======== Text block ========

GoCardless has launched a Model Context Protocol tool, enabling developers and merchants to interact with its platform using natural language via an LLM.
Following this announcement, GoCardless has introduced a Model Context Protocol (MCP) tool that allows developers and merchants to communicate with its bank payment platform through natural language, using their preferred large language model (LLM). The move is intended to reduce integration complexity and surface payment data more quickly for businesses of varying technical backgrounds.
From integration to intelligence
According to the official press release, the MCP tool supports two primary use cases. First, it allows ecommerce partners to describe their payment requirements to an LLM and receive tailored implementation guidance alongside ready-to-use code, removing the need for detailed knowledge of bank payment protocols. Second, it enables merchants to query live payment data directly through natural language. A business operator could, for example, ask how many payments are overdue on a given day and receive an immediate response drawn from their GoCardless data.
By lowering the technical barrier to integration, the tool is positioned to shorten the time between a merchant deciding to adopt GoCardless and going live on their platform.

========

* _Task set_
(A) In the GoCardless article, write out everything from "GoCardless has launched" down to "via an LLM.", word for word.
(B) Recast the paragraph of the GoCardless article that begins "According to the official press release" as a short list that keeps its main facts.
(C) Write the next part of the GoCardless article on its MCP tool, picking up after its final sentence.
The material is unrelated to the GoCardless article.

======== Material supplied ========

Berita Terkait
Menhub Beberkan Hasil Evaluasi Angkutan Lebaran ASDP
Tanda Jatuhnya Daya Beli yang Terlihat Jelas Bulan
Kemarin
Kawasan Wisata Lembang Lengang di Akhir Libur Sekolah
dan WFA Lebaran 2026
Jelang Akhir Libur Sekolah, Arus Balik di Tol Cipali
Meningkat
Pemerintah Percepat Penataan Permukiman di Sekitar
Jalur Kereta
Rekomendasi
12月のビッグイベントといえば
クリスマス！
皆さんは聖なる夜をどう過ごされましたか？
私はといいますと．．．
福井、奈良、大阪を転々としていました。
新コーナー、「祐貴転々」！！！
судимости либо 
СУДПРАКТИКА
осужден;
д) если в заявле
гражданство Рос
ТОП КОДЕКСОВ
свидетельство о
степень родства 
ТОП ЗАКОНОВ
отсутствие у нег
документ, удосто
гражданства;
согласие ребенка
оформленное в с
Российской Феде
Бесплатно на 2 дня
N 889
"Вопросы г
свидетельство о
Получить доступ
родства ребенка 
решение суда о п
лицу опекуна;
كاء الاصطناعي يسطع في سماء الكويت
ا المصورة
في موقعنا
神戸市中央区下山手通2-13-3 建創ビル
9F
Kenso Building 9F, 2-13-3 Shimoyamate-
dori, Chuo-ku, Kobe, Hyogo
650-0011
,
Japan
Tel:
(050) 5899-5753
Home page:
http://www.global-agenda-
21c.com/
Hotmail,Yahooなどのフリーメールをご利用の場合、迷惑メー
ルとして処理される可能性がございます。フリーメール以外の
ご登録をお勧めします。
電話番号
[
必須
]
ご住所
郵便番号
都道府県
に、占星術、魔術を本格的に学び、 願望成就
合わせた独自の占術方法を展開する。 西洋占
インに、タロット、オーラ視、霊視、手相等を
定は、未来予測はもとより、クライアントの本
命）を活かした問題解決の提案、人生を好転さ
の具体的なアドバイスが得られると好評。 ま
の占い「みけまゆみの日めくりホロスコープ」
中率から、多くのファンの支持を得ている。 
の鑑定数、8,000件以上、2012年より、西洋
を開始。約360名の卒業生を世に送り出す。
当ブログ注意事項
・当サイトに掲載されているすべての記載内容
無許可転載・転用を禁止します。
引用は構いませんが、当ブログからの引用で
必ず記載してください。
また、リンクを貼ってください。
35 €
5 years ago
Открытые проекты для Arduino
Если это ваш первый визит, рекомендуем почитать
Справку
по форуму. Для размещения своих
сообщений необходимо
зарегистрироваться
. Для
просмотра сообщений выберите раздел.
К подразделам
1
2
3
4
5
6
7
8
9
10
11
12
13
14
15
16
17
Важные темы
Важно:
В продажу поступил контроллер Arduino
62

========

* _Your written answers_
(A)
GoCardless has launched a Model Context Protocol tool, enabling developers and merchants to interact with its platform using natural language via an LLM.

(B)
- The MCP tool supports two primary use cases.
- Ecommerce partners can describe their payment requirements to an LLM and receive tailored implementation guidance and ready-to-use code. They do not need detailed knowledge of bank payment protocols.
- Merchants can query live payment data in natural language. For example, they can ask how many payments are overdue on a given day and get an immediate answer drawn from their GoCardless data.

(C)
Agentic commerce as a longer-term objective
Beyond current developer workflows, GoCardless describes the MCP as a technical foundation for what it terms 'agentic commerce' — a model in which AI systems move beyond responding to queries and begin making independent decisions. The protocol is designed to allow such agents to interact with the GoCardless platform securely and autonomously as that capability matures.
The launch fits within a broader pattern of AI and machine learning investment at GoCardless. The company has previously developed Success+, a tool that optimises payment retry logic and recovers, on average, 70% of initially failed payments, and Protect+, a fraud prevention tool that identifies and blocks high-risk transactions before they are processed.
The MCP launch represents a shift in how payments infrastructure can be accessed — moving from code-first developer documentation toward conversational interfaces layered on top of existing APIs. As LLM adoption grows among developers and non-technical business users alike, payment platforms that expose their functionality through standardised protocols stand to reduce onboarding friction and expand their addressable user base.